Research shows that organizations that include testing and learning in their product roadmaps—rather than just shipping features and moving on—are more likely to consistently deliver better digital experiences than those that don’t.
A thoughtful digital experimentation strategy that’s built on data can deliver business-impacting results. Often, there are a few key challenges organization’s encounter when building that strategy, including:
Choosing where to start the experimentation process
Accounting for inconclusive test results and eliminating wasteful experimentation
Knowing how long to let tests run
Avoiding bias in the experimentation strategy
In a recent panel, digital experience experts from Google, Optimizely, and FullStory offered tips for tackling these obstacles and building a robust, data-led experimentation strategy that boosts your bottom line.

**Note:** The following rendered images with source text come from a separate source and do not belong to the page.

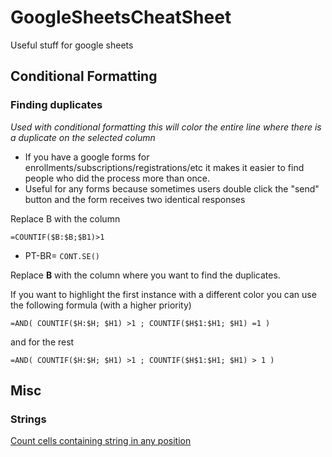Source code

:# GoogleSheetsCheatSheet
Useful stuff for google sheets

## Conditional Formatting

### Finding duplicates

_Used with conditional formatting this will color the entire line where there is a duplicate on the selected column_

- If you have a google forms for enrollments/subscriptions/registrations/etc it makes it easier to find people who did the process more than once.
- Useful for any forms because sometimes users double click the "send" button and the form receives two identical responses

Replace B with the column

`=COUNTIF($B:$B;$B1)>1`

- PT-BR= `CONT.SE()`

Replace **B** with the column where you want to find the duplicates.

If you want to highlight the first instance with a different color you can use the following formula (with a higher priority)

`=AND( COUNTIF($H:$H; $H1) >1 ; COUNTIF($H$1:$H1; $H1) =1 )`

and for the rest

`=AND( COUNTIF($H:$H; $H1) >1 ; COUNTIF($H$1:$H1; $H1) > 1 )`

## Misc

### Strings

[Count cells containing string in any position](https://stackoverflow.com/questions/17152704/google-spreadsheet-count-if-contains-a-string)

Here’s a look at some of the best practices they shared.
Start with the most critical outcome
For organizations just getting started with experimentation, where to start is the question. The panelists had two key recommendations for answering this question:
Start with the most important path on your website. For a B2B organization, the most critical user path might be getting someone to complete a demo request form. For an ecommerce business, it might be a customer arriving on the checkout page. By focusing your first experiments on your organization’s most important KPIs, you can drive change quickly and open the door for more experimentation ideas to spring forth.

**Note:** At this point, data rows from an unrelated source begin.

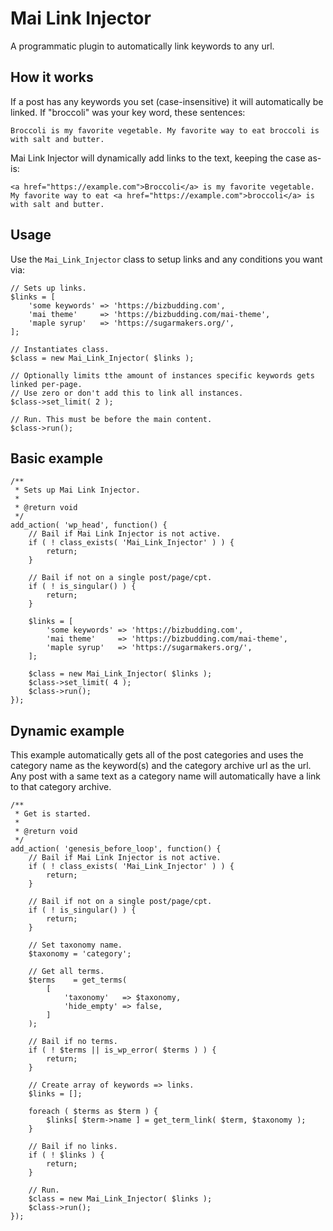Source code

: # Mai Link Injector
A programmatic plugin to automatically link keywords to any url.

## How it works
If a post has any keywords you set (case-insensitive) it will automatically be linked. If "broccoli" was your key word, these sentences:

```
Broccoli is my favorite vegetable. My favorite way to eat broccoli is with salt and butter.
```

Mai Link Injector will dynamically add links to the text, keeping the case as-is:

```
<a href="https://example.com">Broccoli</a> is my favorite vegetable. My favorite way to eat <a href="https://example.com">broccoli</a> is with salt and butter.
```

## Usage

Use the `Mai_Link_Injector` class to setup links and any conditions you want via:
```
// Sets up links.
$links = [
	'some keywords' => 'https://bizbudding.com',
	'mai theme'     => 'https://bizbudding.com/mai-theme',
	'maple syrup'   => 'https://sugarmakers.org/',
];

// Instantiates class.
$class = new Mai_Link_Injector( $links );

// Optionally limits tthe amount of instances specific keywords gets linked per-page.
// Use zero or don't add this to link all instances.
$class->set_limit( 2 );

// Run. This must be before the main content.
$class->run();
```

## Basic example
```
/**
 * Sets up Mai Link Injector.
 *
 * @return void
 */
add_action( 'wp_head', function() {
	// Bail if Mai Link Injector is not active.
	if ( ! class_exists( 'Mai_Link_Injector' ) ) {
		return;
	}

	// Bail if not on a single post/page/cpt.
	if ( ! is_singular() ) {
		return;
	}

	$links = [
		'some keywords' => 'https://bizbudding.com',
		'mai theme'     => 'https://bizbudding.com/mai-theme',
		'maple syrup'   => 'https://sugarmakers.org/',
	];

	$class = new Mai_Link_Injector( $links );
	$class->set_limit( 4 );
	$class->run();
});
```

## Dynamic example
This example automatically gets all of the post categories and uses the category name as the keyword(s) and the category archive url as the url. Any post with a same text as a category name will automatically have a link to that category archive.

```
/**
 * Get is started.
 *
 * @return void
 */
add_action( 'genesis_before_loop', function() {
	// Bail if Mai Link Injector is not active.
	if ( ! class_exists( 'Mai_Link_Injector' ) ) {
		return;
	}

	// Bail if not on a single post/page/cpt.
	if ( ! is_singular() ) {
		return;
	}

	// Set taxonomy name.
	$taxonomy = 'category';

	// Get all terms.
	$terms    = get_terms(
		[
			'taxonomy'   => $taxonomy,
			'hide_empty' => false,
		]
	);

	// Bail if no terms.
	if ( ! $terms || is_wp_error( $terms ) ) {
		return;
	}

	// Create array of keywords => links.
	$links = [];

	foreach ( $terms as $term ) {
		$links[ $term->name ] = get_term_link( $term, $taxonomy );
	}

	// Bail if no links.
	if ( ! $links ) {
		return;
	}

	// Run.
	$class = new Mai_Link_Injector( $links );
	$class->run();
});
```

Have a hypothesis. At its core, analytics is science. Before running an experiment, clearly outline the problem you’re trying to solve and the data you’ll need to do it. Defining a hypothesis gives you something to prove or disprove with your experiment. (The good news is that if you’re using a DXI solution like FullStory that takes an autocapture approach to data collection, the data you need to prove or disprove the hypothesis is likely already at your fingertips.)
Pre-test planning helps avoid inconclusive or wasteful testing
Today, CROs everywhere are tightening budgets—which means you want to ensure you’re getting the most from your experimentation strategy and tools. According to the panelists, implementing pre-test planning makes your tests more likely to be successful.
Forming a hypothesis, as mentioned in the previous section, is part of pre-test planning. To take that recommendation one step further, that hypothesis should be rooted in data. Let’s take a simple landing page test as an example here. Through your Digital Experience Intelligence solution, you know the baseline conversion rate, scroll depth, and time on page. You use those metrics to hypothesize that moving the CTA above the fold will increase conversions by a certain percentage. Your experiment will either prove or disprove this hypothesis—so even if the test “fails,” it still has a conclusive outcome.
Test earlier in the product roadmap cycle
You don’t need to wait until after a feature is launched to begin testing it. The earlier you can introduce testing, the more confidence you’ll have that you’re making the right product decisions.
For example, if you’re considering building a feature but don’t know if it’s the right thing to prioritize, you might use the Painted Door Test. Let’s say you’ve received a request to add a button to a landing page. To validate this request, you can add an element that looks like a button, and when a user clicks it, they get a popup saying, “We’re actively building this feature, check back soon!” If 3% of visitors click on it, it’s probably not worth actually building it. But if 30% of visitors click it, you can safely assume it’s a widely desired feature.
Experimentation air traffic control
If your organization has been running experiments for a while, it’s possible that there are so many in flight that they could collide at some point in the user journey—which could render results null. Mapping out where experiments might bump into one another is another critical part of pre-test planning.
Test lengths will vary depending on the experiment
When it comes how long an experiment should run, there are plenty of differing opinions on what the best practices are. A general rule of thumb, according to the panelists, is: Tests for large, significant changes should take less time to generate statistically significant results. Conversely, smaller, less noticeable tests often take longer to gather enough data to form a conclusion.
Understanding when an experiment’s results have reached statistical significance is a complex matter—but your testing tool can help. Where many experimentation platforms use a traditional model called t-tests to determine statistical significance, Optimizely has developed a model specifically geared toward digital experimentation—the Optimizely Stats Engine. Rather than getting a PhD in statistics, Optimizely users can rely on the Stats Engine to provide easily digestible insights into user testing statistics.
There are several ways bias can creep into your experimentation
Whether conscious or unconscious, humans have biases—but in order for your test data to be objective, you have to take pains to ensure bias doesn’t contaminate your experimentation strategy.
Running experiments with uneven splits is a common example of biased testing. Let’s say you want to run a test but keep the impact small. If you set up an A/B test where 90% of traffic gets experience A and only 10% of traffic gets experience B, the results will be biased—and therefore, invalid. However, you could eliminate the bias in this test by running the test with an even 50/50 split but scaling it down to only 10% of visitors.
Another common way bias is introduced into testing is if the experiment ideas are all coming from the same person or small group of people. For example, Optimizely partnered with Harvard Business School to survey 1,000 companies to find out at what level testing decisions were being made.
They found that the higher the title of the decision maker, the smaller the overall wins were from testing. This is likely because people who are higher up in an organization have more to lose if a test is unsuccessful, so they’re making smaller bets. To ensure that this type of bias is kept out of the testing strategy, experimentation ideas should be coming from many different people at different levels.